> _Source passage_:
■ ■ ■ ■ ■ ■ ■
QT Interval: Like in adults, exact measurement of the QT interval is difficult. In early ECG machines, each channel was recorded separately even if the resultant printout was on a single sheet of paper in standard 12-lead layout. Lead II was the preferred lead to measure the QT interval in these situations. Modern machines measure all leads simultaneously, and the QT interval can be measured from the earliest onset of the QRS complex to the end of the T wave where it rejoins the baseline. The longest QT interval should be used when there is a discrepancy between the leads. Similar to adults, teenage girls have longer corrected QT intervals, but this has not been confirmed in younger children.
Fast heart rates in young children may cause the P interval to be superimposed on the T wave. Identifying the QT interval in this situation may require extrapolation from the T wave using the PR segment as the isoelectric baseline.
Children also typically have pronounced sinus arrhythmia, which leads to RR variability. Because this measurement is part of the QT interval heart rate correction, you end up with a beat-to-beat changing of the QT interval. There is no real agreement of whether the shortest RR interval or an averaged value should be used to establish the QT interval, so just be mindful that the cut-points for normal values will depend on the method used.
■ ■ ■ ■ ■ ■ ■
> _To do_:
**A.** Write out the part of the QT interval passage starting at "Fast heart rates" and ending at "the method used.".
**B.** Extend the QT interval passage past its last sentence.
The records aren't needed for anything here.
■ ■ ■ ■ ■ ■ ■
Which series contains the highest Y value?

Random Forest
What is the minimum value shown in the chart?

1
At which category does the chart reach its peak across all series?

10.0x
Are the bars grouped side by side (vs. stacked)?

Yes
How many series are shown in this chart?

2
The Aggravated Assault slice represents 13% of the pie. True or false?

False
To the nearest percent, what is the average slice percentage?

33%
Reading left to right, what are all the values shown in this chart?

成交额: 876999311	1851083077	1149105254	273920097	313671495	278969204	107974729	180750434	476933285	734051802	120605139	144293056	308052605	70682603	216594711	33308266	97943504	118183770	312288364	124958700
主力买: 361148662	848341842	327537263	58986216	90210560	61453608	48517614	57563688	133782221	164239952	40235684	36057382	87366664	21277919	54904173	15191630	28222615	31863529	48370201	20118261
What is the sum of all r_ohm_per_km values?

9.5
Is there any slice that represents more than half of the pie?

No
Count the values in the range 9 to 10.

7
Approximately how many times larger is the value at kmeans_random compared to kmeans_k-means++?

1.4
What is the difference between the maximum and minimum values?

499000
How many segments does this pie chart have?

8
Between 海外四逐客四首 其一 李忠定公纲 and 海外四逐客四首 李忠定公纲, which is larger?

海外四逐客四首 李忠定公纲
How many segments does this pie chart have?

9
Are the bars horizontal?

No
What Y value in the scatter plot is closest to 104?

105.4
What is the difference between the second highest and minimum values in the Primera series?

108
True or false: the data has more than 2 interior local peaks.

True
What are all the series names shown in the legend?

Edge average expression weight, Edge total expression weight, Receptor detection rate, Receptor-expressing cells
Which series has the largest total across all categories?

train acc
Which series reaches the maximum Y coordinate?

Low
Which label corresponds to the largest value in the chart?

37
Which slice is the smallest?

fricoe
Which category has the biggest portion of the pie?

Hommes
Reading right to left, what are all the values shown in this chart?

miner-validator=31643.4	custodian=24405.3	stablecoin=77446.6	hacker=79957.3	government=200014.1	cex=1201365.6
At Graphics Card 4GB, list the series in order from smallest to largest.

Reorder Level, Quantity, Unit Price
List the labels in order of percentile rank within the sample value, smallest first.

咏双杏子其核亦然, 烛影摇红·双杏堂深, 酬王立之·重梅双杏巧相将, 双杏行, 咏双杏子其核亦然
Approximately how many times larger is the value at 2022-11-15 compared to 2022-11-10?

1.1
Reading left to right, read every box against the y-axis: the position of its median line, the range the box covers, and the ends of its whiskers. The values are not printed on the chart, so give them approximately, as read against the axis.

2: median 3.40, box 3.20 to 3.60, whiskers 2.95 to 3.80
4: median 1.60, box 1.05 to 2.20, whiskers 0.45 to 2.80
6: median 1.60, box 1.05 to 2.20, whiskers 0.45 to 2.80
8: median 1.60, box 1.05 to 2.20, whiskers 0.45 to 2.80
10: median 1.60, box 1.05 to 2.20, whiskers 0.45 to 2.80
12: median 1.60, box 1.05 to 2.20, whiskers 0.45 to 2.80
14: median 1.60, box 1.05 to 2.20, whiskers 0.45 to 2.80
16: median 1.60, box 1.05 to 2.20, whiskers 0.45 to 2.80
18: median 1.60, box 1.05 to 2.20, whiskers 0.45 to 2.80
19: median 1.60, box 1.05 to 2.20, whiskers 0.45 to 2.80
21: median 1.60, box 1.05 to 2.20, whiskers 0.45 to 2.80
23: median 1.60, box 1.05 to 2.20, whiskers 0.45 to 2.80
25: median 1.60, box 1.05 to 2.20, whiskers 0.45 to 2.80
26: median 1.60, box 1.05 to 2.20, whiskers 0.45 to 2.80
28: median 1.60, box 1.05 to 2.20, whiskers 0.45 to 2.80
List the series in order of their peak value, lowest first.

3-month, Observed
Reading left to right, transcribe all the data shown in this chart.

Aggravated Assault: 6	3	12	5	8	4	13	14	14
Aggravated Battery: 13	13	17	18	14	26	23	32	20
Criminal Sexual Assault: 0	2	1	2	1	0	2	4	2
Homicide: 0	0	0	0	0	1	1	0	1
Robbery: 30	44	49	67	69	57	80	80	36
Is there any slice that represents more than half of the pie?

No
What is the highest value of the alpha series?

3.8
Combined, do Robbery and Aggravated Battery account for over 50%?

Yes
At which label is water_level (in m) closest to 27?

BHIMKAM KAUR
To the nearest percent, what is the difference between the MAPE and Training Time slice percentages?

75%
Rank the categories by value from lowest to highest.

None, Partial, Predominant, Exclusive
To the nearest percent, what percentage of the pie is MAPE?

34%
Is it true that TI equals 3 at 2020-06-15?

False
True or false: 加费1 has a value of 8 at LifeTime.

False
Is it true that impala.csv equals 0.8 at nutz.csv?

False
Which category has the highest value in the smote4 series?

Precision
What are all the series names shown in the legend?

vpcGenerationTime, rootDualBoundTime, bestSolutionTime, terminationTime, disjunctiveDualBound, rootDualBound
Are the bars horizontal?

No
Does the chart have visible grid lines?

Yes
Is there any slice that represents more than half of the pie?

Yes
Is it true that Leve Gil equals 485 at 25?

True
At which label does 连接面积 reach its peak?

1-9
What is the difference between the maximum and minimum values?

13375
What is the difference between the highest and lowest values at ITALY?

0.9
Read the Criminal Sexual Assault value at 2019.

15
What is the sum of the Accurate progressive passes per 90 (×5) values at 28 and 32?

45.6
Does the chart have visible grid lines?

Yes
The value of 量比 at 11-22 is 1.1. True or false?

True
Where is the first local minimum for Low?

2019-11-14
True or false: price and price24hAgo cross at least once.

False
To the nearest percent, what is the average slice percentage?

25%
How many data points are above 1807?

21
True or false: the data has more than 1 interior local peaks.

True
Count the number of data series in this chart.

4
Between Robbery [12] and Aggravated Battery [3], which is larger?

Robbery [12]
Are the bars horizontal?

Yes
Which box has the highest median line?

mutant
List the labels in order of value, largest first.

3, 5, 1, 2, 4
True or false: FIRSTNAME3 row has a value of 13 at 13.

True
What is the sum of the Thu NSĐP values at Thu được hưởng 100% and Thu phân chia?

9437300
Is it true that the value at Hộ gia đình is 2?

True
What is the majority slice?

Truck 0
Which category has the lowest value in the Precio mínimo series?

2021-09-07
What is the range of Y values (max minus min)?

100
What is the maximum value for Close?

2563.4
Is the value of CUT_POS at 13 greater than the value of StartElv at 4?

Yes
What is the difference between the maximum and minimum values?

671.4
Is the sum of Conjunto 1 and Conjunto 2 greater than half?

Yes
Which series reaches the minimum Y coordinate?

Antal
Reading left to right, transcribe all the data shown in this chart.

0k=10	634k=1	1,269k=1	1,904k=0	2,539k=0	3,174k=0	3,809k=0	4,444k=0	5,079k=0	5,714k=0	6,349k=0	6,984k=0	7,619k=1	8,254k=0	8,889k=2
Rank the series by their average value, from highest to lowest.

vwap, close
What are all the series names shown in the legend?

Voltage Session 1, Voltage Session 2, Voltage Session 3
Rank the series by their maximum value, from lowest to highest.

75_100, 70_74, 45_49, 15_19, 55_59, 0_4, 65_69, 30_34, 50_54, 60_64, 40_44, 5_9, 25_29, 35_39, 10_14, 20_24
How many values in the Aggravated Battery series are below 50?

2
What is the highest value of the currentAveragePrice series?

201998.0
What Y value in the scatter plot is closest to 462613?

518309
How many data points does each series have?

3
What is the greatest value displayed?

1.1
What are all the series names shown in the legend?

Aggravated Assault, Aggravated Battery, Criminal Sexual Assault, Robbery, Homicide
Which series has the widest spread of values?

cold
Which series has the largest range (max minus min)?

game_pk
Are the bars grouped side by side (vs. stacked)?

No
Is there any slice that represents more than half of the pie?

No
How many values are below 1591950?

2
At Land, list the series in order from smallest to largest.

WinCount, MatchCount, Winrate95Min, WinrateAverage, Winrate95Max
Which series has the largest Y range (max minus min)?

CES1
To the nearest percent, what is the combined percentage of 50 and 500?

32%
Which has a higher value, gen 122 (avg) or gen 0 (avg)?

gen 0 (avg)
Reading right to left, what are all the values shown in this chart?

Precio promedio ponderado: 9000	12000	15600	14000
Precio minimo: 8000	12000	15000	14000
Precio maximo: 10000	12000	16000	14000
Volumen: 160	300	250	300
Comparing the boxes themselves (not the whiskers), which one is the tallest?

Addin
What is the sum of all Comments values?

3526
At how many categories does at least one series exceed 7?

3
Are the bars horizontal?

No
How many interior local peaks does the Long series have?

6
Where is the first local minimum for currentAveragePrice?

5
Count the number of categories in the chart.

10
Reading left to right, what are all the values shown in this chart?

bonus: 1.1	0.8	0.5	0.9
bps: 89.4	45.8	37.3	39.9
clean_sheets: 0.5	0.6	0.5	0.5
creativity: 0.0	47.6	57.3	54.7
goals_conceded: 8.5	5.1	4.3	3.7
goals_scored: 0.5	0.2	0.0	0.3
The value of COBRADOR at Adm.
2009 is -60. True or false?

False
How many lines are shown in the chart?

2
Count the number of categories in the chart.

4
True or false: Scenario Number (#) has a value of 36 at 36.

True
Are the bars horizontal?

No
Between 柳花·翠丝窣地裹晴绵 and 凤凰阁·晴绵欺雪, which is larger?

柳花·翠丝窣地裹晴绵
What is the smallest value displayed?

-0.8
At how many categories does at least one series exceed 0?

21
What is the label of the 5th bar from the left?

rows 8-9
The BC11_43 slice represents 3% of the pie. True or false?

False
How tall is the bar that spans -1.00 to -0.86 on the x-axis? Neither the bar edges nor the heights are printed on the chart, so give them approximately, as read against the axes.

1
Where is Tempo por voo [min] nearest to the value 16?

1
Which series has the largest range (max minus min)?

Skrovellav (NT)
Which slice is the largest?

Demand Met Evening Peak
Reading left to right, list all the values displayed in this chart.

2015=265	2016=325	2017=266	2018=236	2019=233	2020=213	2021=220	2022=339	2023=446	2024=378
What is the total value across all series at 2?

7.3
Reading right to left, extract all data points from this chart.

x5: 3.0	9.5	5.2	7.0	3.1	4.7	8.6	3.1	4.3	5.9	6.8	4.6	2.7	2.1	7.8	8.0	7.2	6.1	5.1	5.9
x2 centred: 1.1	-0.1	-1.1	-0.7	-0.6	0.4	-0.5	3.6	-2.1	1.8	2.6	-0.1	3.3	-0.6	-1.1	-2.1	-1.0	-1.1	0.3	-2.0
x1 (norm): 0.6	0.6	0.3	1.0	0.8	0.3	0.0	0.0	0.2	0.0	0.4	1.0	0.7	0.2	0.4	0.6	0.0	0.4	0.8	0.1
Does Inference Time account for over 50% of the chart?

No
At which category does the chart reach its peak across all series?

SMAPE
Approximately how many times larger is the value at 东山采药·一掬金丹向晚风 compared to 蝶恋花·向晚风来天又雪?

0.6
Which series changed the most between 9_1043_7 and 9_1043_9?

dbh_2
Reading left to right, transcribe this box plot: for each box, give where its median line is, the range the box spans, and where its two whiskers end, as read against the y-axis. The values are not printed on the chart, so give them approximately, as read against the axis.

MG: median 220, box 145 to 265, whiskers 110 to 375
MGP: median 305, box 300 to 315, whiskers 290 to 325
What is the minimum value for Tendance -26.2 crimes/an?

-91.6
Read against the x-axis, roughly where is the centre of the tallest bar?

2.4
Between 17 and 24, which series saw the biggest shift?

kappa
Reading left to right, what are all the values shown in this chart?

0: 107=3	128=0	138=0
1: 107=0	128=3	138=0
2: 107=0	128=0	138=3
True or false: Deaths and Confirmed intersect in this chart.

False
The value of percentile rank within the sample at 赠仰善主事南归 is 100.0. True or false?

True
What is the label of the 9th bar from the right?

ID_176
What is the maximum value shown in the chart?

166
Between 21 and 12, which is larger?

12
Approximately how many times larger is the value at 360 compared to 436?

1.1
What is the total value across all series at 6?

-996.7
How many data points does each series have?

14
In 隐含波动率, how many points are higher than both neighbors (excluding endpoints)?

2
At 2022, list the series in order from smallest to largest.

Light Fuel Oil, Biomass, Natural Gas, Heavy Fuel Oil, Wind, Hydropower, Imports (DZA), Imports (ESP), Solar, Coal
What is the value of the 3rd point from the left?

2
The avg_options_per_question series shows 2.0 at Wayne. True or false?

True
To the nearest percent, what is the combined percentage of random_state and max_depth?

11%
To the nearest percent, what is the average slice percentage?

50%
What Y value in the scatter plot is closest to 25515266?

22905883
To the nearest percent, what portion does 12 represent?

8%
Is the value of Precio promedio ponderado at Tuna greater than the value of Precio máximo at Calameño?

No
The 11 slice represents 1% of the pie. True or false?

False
■ ■ ■ ■ ■ ■ ■
> _Outputs for the tasks_:
**A.**
Fast heart rates in young children may cause the P interval to be superimposed on the T wave. Identifying the QT interval in this situation may require extrapolation from the T wave using the PR segment as the isoelectric baseline.
Children also typically have pronounced sinus arrhythmia, which leads to RR variability. Because this measurement is part of the QT interval heart rate correction, you end up with a beat-to-beat changing of the QT interval. There is no real agreement of whether the shortest RR interval or an averaged value should be used to establish the QT interval, so just be mindful that the cut-points for normal values will depend on the method used.

**B.**
The familiar Bazett rate-correction formula for the QT interval (which uses a square root of the RR interval) overcorrects for children. The Fridericia formula or nomograms are probably more accurate, though less familiar to emergency physicians. Fortunately, the short-cut method for estimating a prolonged QT interval if it exceeds half of the RR interval has been validated in children. Be aware that the automated QT calculations can be inaccurate and should be verified with manual calculations.
A normal corrected QT interval is less than 440 ms, borderline 440-60 ms, and >460 abnormal. Evaluation one minute into recovery after exercise may increase the discriminant ability of the ECG.
Indications: Outside of the emergency department, many pediatric ECGs are obtained to screen for congenital heart disease. Without the presence of a murmur, screening asymptomatic children has very low sensitive and specificity. Additionally, studies routinely demonstrate that they don't change management.
More clinically relevant to EPs is the evaluation of suspected arrhythmias, especially in identifying ventricular pre-excitation and prolonged QT intervals. An ECG has demonstrated value for evaluating presentations of syncope and seizure.
The short PR interval may make it difficult to recognize the ventricular pre-excitation of the QRS complex (delta waves). If the PR interval is less than 100 ms, the absence of Q waves in the left lateral precordial leads and left axis deviation may be a useful secondary indicator.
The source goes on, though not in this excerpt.